Climat

Révision du bonus-malus : ce n’est qu’une partie de la solution

 

Le débat de la semaine : le gouvernement français aurait l’intention d’abaisser le seuil de déclenchement du bonus écologique sur les émissions de CO2 des voitures neuves, qui coûterait trop cher à l’État… Le déséquilibre entre recettes des malus et dépenses des bonus se chiffrerait à 140 millions d’euros, dixit le ministère des Finances.

Lancé au début de l’année, ce dispositif, application de l’un des engagements majeurs du Grenelle de l’environnement en matière de lutte contre les changements climatiques, prévoit jusqu’à présent de faire bénéficier d’un bonus les véhicules qui émettent moins de 130 g CO2/km, et d’infliger un malus à ceux qui rejettent plus de 160 g CO2/km. Aujourd’hui, il serait question d’abaisser le seuil du bonus à 125 g CO2/km. Par ailleurs, le malus serait annualisé pour les voitures émettant plus de 250 g de CO2/km – le montant de ce forfait annuel serait de l’ordre de 260 €, soit 10 % du malus acquitté à l’achat.
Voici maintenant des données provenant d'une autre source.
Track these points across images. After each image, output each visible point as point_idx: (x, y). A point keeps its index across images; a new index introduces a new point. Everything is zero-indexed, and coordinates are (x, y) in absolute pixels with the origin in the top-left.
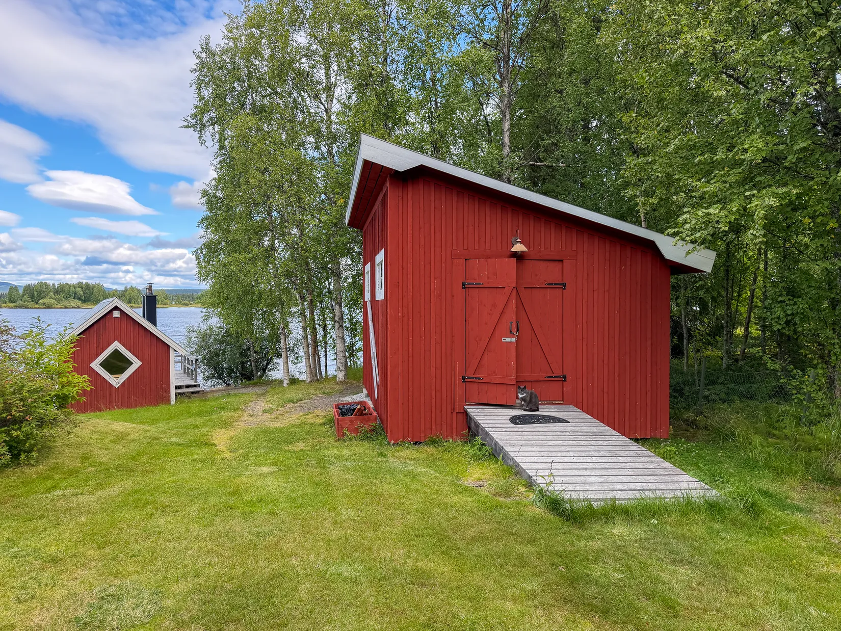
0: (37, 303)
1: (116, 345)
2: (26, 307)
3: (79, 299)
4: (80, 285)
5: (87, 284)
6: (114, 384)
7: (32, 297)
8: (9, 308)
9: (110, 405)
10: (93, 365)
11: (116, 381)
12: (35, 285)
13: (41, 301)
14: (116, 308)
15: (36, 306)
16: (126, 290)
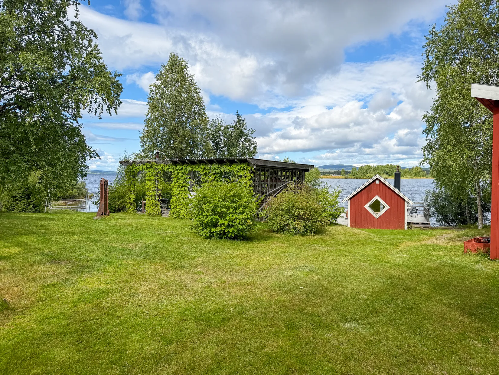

« Nous accueillons plutôt favorablement l’abaissement de la norme d’application du bonus, car on se rapproche de 120 g de CO2/km, commente Anne Valette, en charge de la campagne Climat à Greenpeace France. Mais ceci est très incomplet. Rappelons que depuis le Grenelle, nous demandons un bonus à 120 g de CO2/km et un malus annualisé à partir de 140 g, ce qui laisse dans une zone neutre les véhicules émettant entre 120 et 140 g, c’est-à-dire ceux qui sont classé C sur l’étiquette énergétique. »

Conscient des impératifs budgétaires de la France, Greenpeace tient à la disposition du ministre du Budget Éric Woerth d’autres propositions qui garantiraient à la fois l’équilibre budgétaire et l’efficacité environnementale du système du bonus-malus :

– baisser le seuil du malus à 140 g dès aujourd’hui, et ensuite baisser ce seuil de 5 g tous les deux ans ;

– annualiser le malus pour tous les véhicules, et pas seulement celui infligé aux voitures qui rejettent plus de 250 g et qui ne représentent qu’1 % des ventes ;

– augmenter chaque année le montant des malus.

« L’urgence climatique et la défense du pouvoir d’achat des Français commandent qu’on fasse le maximum pour les aider à acquérir des véhicules qui émettent le moins de CO2 et consomment le moins de carburant possible, reprend Anne Valette. Les 140 millions d’euros évoqués par le ministère doivent être mis en perspective avec les 50 milliards d’euros, montant estimé de la facture énergétique de la France pour 2008, principalement lié aux importations pétrolières. » Par ailleurs, si le ministre du Budget cherche où trouver de l’argent, Greenpeace peut aussi lui procurer une liste de subventions publiques qui contribuent à la dégradation de l’environnement et que l’on pourrait supprimer – à commencer par les 3 milliards d’euros que la France compte allouer aux agrocarburants d’ici à 2010.

Plus globalement, Greenpeace estime qu’un système de bonus/malus peut constituer un outil efficace. C’est le cas pour les voitures : on voit déjà le réorientation du marché français en faveur des véhicules les moins gourmands. Mais ce type de dispositif ne peut se suffire à lui-même et doit venir en complément d’une législation imposant des standards contraignants aux industriels. « Avec le système du bonus-malus, on s’adresse, une fois de plus, aux consommateurs… Mais ces derniers subissent en partie un marché, une offre que leur proposent des industriels, conclut Anne Valette. Aujourd’hui, ce sont aux constructeurs et aux fabricants qu’il faut imposer de prendre leur responsabilité. Ils ont les moyens de fabriquer des produits moins énergivores, qui répondent à la fois aux enjeux de lutte contre les changements climatiques, de défense du pouvoir d’achat des ménages, de la sécurité énergétique du pays. »

Concernant spécifiquement les émissions de CO2 des véhicules particuliers et les négociations qui se déroulent actuellement à ce sujet au niveau de l’Union européenne, la France, qui préside l’UE jusqu’à la fin de l’année, doit se montrer cohérente et défendre une limite moyenne des émissions de 120 g de CO2/km dès 2012, un objectif ambitieux pour 2020 et des pénalités immédiatement dissuasives, sans lesquelles les constructeurs ne respecteront pas les nouvelles normes.